U.S. Fish and Wildlife Service contacted the Shark Lab in June 2018 regarding 4,865 shark jaws obtained from an importer during an inspection at the Port of Long Beach. The official who procured the jaws noticed there were more than just bull shark jaws in the crates and hoped the Shark Lab could identify them. In testing, the lab discovered that a variety of jaws belonged to endangered and protected shark species.
USFWS later contacted the importer, ordering him to relinquish the jaws to avoid a fine. After contacting the importer, the USFWS officials planned to destroy the illegally obtained jaws.
“We told [the USFWS] that we would take them and identify all of them and then we will send them out to schools and universities who want them,” said Gwen Goodmanlowe, a marine mammalogist who oversees the shark jaws.
Of the 27 crates of shark jaws that were obtained, the LBSU Shark Lab plans to keep three of the crates for further scientific study and research and eventually donate all of them.
The shark lab successfully identified 18 shark species and their jaws by looking at the shape of the teeth and the size of the jaw.
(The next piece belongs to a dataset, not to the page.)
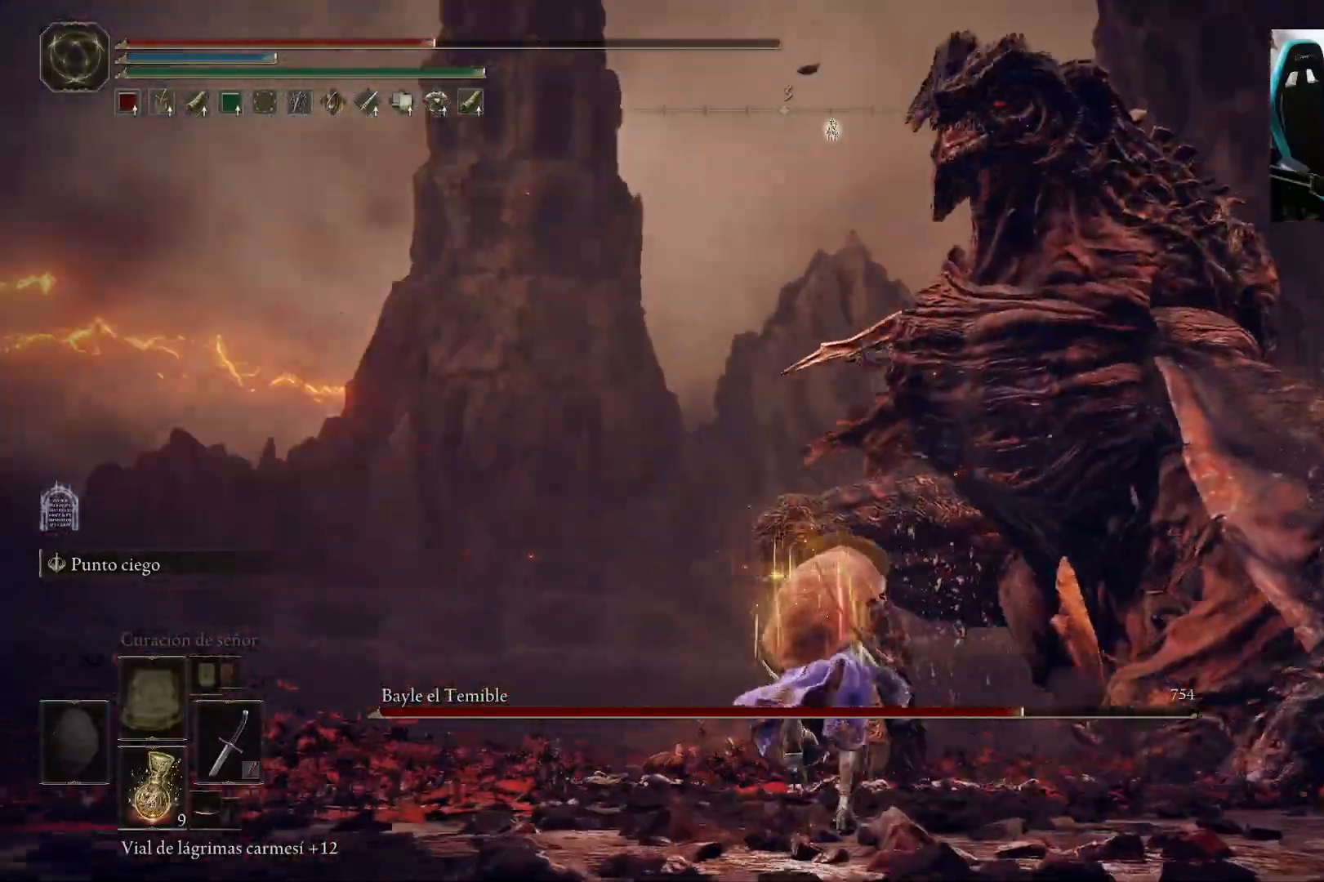
{"buttons": ["B"], "left_stick": "up", "right_stick": "center", "events": [[17, "right_stick", "center"], [150, "left_stick", "up"], [450, "B", "down"]]}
These characteristics vary by species and some of the jaws can even determine the age and sex of the shark. Identification of the shark jaws concluded the 2018 fall semester.
Three of the species were endangered and protected shark species, the smooth hammerhead shark, the scalloped hammerhead shark and the silky shark. This semester the shark lab is working toward compiling the data they found in studying the jaws to publish the research and donate the jaws to universities, museums and K-12 schools.
The facilities who receive the jaws can do further testing and research to learn more about the various species and sharks. K-12 schools who are interested in receiving jaws will also receive a teaching guide to help teachers and students to learn more about shark biology.
“Students get to hold shark jaws in their hands instead of just seeing them in an aquarium and we are going to have lesson plans for them, providing information on the different species,” Goodmanlowe said. “Students may [even] be able to learn how to identify the sharks based on their teeth.”
No timeline has been set for the donation of the jaws, but Goodmanlowe said over 50 schools and museums have expressed interest in having a set for their own reference.
“We have no deadline, when they’re gone, they’re gone,“ Goodmanlowe said.